### Your assignment
Go through the listing below. Copy each line that has the string "model".

### Records for this exercise
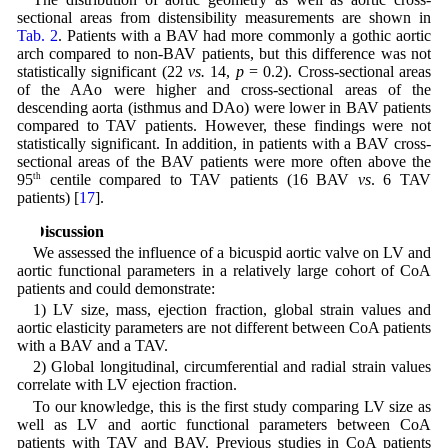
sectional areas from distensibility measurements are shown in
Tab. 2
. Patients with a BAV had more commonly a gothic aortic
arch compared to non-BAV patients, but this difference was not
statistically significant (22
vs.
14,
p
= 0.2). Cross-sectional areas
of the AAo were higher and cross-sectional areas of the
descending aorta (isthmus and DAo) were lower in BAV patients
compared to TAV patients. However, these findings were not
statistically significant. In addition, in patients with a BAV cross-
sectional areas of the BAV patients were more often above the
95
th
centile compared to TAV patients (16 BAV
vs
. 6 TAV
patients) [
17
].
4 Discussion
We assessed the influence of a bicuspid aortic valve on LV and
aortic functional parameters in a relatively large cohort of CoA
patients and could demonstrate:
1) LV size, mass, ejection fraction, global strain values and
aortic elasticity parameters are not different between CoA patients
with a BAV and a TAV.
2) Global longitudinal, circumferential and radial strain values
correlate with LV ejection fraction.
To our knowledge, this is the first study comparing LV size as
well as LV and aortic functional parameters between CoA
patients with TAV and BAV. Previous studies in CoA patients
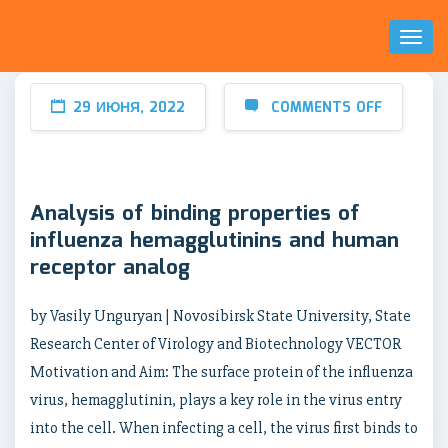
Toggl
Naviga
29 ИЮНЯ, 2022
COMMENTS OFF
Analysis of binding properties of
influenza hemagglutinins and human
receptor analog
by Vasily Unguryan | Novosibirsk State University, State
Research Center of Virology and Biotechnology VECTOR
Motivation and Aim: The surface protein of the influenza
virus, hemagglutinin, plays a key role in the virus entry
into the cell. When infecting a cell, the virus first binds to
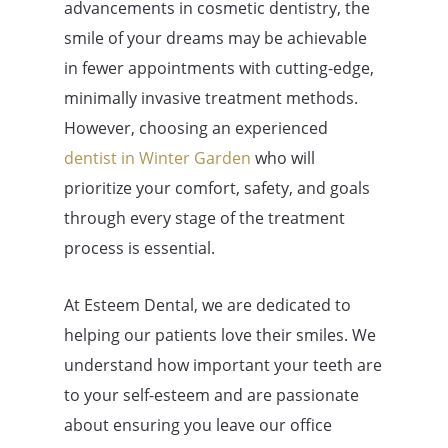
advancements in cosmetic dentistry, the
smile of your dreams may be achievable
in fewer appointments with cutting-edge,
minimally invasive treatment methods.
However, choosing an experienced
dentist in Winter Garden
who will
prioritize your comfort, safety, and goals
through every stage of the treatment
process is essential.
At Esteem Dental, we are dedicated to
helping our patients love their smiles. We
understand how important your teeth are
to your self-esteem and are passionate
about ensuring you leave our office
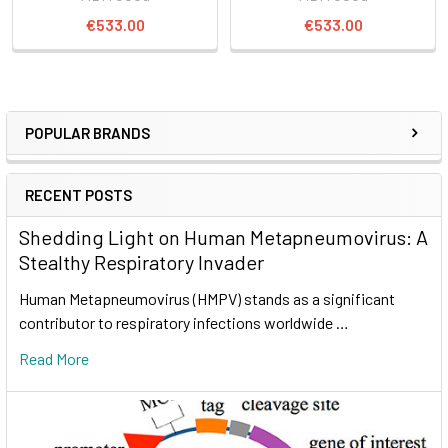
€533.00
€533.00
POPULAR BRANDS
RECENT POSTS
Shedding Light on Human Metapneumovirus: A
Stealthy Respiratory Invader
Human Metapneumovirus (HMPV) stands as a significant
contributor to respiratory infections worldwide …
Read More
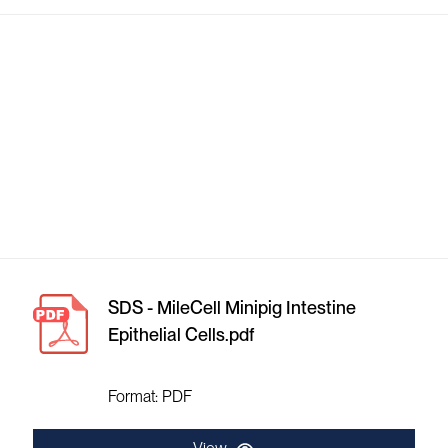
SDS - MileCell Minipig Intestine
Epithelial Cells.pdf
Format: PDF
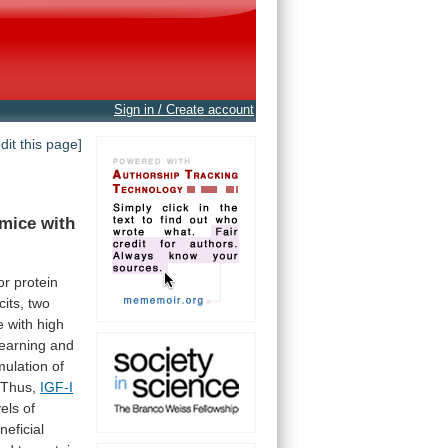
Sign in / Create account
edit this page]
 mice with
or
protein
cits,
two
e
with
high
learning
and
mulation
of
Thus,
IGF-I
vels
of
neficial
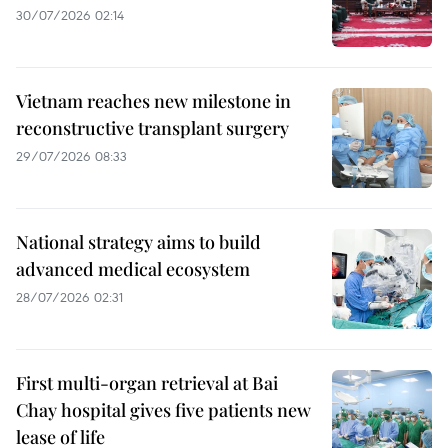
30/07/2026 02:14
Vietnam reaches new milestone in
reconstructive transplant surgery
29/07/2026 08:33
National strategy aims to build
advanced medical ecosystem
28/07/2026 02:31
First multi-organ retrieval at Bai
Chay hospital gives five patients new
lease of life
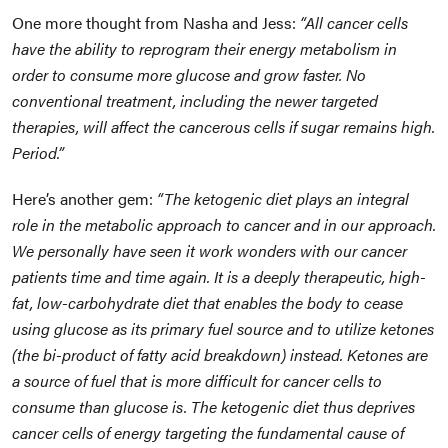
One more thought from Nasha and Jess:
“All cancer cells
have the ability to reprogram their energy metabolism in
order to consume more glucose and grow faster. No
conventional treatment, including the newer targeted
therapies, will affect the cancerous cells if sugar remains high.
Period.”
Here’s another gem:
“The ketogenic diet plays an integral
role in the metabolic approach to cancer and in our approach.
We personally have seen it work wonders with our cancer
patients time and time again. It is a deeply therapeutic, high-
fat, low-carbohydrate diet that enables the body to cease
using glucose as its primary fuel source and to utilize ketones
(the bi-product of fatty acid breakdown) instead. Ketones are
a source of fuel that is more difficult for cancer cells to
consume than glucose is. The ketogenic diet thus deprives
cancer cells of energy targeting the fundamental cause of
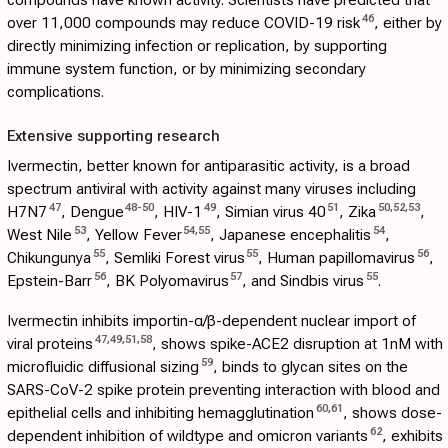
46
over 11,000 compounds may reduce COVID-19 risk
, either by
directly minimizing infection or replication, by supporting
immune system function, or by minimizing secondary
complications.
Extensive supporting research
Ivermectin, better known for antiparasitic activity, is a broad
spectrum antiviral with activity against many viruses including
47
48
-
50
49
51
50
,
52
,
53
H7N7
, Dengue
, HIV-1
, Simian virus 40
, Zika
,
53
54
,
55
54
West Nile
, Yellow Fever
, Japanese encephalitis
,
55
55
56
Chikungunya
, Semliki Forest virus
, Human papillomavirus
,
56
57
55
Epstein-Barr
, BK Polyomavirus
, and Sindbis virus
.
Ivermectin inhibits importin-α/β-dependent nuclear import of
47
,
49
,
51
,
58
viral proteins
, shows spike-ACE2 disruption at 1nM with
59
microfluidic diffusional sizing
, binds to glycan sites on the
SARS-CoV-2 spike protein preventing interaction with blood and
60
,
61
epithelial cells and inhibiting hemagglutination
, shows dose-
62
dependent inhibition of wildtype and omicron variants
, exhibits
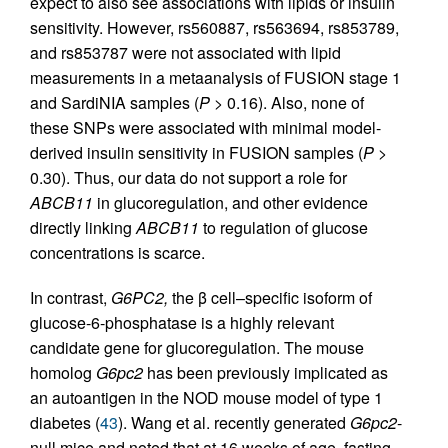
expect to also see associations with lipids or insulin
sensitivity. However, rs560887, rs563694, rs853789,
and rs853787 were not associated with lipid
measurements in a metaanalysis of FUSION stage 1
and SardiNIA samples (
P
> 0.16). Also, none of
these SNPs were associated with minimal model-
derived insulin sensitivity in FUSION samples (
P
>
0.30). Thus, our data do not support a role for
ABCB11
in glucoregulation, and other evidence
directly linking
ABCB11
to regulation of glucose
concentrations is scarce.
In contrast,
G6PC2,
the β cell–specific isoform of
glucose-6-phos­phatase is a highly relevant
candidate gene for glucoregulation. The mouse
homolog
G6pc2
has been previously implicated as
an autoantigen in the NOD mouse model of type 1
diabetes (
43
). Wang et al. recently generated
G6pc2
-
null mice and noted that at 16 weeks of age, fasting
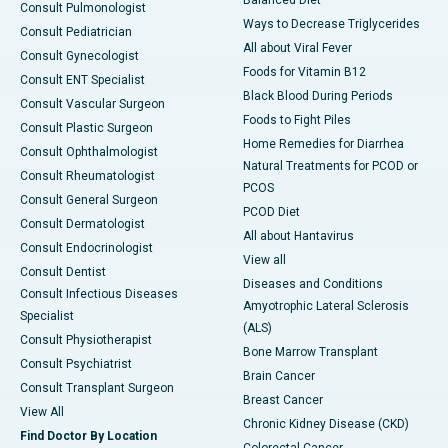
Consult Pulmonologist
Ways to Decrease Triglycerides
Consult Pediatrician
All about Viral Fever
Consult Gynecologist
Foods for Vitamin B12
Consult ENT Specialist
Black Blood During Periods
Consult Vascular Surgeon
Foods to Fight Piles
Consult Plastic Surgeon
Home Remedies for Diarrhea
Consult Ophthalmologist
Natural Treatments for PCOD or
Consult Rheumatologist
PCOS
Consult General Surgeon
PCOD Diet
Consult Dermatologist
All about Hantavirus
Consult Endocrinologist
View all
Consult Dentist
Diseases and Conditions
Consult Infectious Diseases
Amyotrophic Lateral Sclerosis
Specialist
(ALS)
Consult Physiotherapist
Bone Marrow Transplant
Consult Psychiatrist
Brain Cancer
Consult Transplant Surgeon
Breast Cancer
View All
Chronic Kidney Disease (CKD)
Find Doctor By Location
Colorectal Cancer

### Reply
these SNPs were associated with minimal model-
an autoantigen in the NOD mouse model of type 1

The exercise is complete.